[Source data]
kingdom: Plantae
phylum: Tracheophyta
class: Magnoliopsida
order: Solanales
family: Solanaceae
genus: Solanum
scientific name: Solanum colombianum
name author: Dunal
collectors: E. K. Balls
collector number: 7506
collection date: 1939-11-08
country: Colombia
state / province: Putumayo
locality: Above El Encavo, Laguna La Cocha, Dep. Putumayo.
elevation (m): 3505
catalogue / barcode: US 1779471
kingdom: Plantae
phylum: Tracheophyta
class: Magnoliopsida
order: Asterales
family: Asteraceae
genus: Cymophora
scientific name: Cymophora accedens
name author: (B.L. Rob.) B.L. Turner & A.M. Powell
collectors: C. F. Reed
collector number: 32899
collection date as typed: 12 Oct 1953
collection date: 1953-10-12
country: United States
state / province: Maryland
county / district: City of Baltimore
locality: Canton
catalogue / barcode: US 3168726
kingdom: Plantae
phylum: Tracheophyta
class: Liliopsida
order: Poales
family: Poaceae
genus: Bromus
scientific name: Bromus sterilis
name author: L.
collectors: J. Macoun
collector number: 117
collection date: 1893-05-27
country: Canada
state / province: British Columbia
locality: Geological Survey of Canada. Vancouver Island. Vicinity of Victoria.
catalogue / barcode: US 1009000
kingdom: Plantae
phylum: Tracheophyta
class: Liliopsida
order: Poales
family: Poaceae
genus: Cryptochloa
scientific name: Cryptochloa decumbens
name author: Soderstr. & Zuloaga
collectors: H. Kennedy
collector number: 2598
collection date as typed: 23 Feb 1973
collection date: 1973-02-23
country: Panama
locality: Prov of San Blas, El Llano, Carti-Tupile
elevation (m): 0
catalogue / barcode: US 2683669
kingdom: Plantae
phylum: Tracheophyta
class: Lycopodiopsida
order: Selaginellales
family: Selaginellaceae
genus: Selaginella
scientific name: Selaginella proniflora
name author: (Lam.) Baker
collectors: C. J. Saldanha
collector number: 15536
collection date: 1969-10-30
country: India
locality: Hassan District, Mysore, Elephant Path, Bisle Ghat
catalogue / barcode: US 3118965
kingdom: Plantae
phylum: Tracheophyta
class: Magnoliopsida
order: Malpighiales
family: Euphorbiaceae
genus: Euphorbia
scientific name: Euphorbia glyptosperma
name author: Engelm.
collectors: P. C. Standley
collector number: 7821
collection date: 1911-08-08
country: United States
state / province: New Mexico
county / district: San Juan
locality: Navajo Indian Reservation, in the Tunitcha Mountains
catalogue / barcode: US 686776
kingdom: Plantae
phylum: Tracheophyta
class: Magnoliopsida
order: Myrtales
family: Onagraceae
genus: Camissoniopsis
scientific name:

Short problem
Update the lines from the start of the records through the line containing "elevation (m): 3505", replacing "locality" with "site" and leaving everything else unchanged; give only those lines.

Exercise output
kingdom: Plantae
phylum: Tracheophyta
class: Magnoliopsida
order: Solanales
family: Solanaceae
genus: Solanum
scientific name: Solanum colombianum
name author: Dunal
collectors: E. K. Balls
collector number: 7506
collection date: 1939-11-08
country: Colombia
state / province: Putumayo
site: Above El Encavo, Laguna La Cocha, Dep. Putumayo.
elevation (m): 3505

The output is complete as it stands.